SUPPLIED INFORMATION START
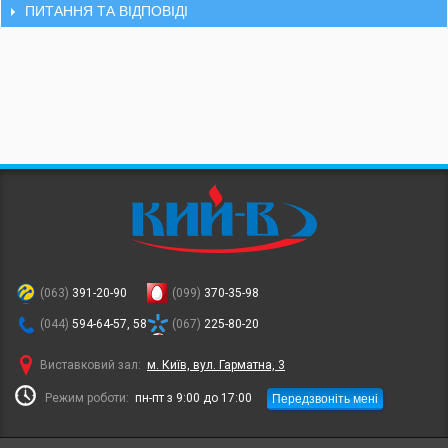
ПИТАННЯ ТА ВІДПОВІДІ
(063)
391-20-90
(099)
370-35-98
(044)
594-64-57, 58
(067)
225-80-20
Виставковий зал:
м. Київ, вул. Гарматна, 3
Передзвоніть мені
Режим роботи:
пн-пт з 9:00 до 17:00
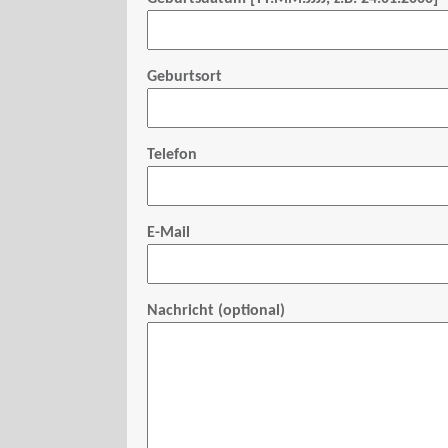
Geburtsort
Telefon
E-Mail
Nachricht (optional)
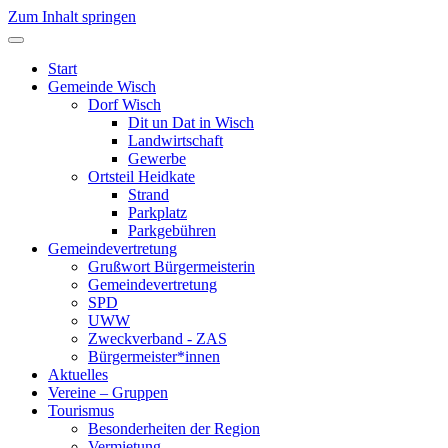
Zum Inhalt springen
Start
Gemeinde Wisch
Dorf Wisch
Dit un Dat in Wisch
Landwirtschaft
Gewerbe
Ortsteil Heidkate
Strand
Parkplatz
Parkgebühren
Gemeindevertretung
Grußwort Bürgermeisterin
Gemeindevertretung
SPD
UWW
Zweckverband - ZAS
Bürgermeister*innen
Aktuelles
Vereine – Gruppen
Tourismus
Besonderheiten der Region
Vermietung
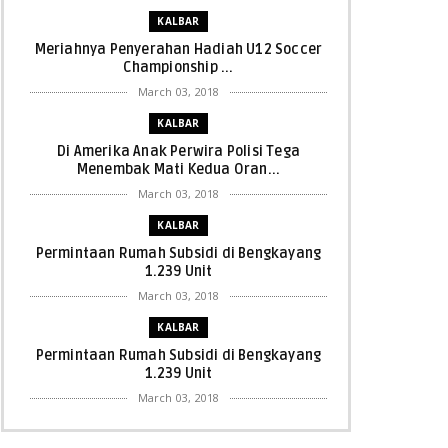
KALBAR
Meriahnya Penyerahan Hadiah U12 Soccer
Championship ...
March 03, 2018
KALBAR
Di Amerika Anak Perwira Polisi Tega
Menembak Mati Kedua Oran...
March 03, 2018
KALBAR
Permintaan Rumah Subsidi di Bengkayang
1.239 Unit
March 03, 2018
KALBAR
Permintaan Rumah Subsidi di Bengkayang
1.239 Unit
March 03, 2018
KALBAR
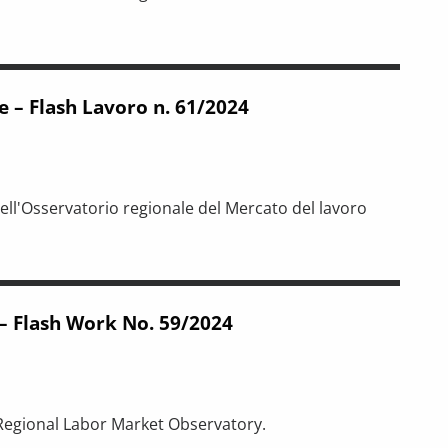
n. 63/2025
e – Flash Lavoro n. 61/2024
ell'Osservatorio regionale del Mercato del lavoro
n. 61/2024
– Flash Work No. 59/2024
 Regional Labor Market Observatory.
SUPPLIED INFORMATION END
**ACTION ITEM**
Copy every line of the records above that contains "Flash".

**ANSWER TO THIS TASK**
e – Flash Lavoro n. 61/2024
– Flash Work No. 59/2024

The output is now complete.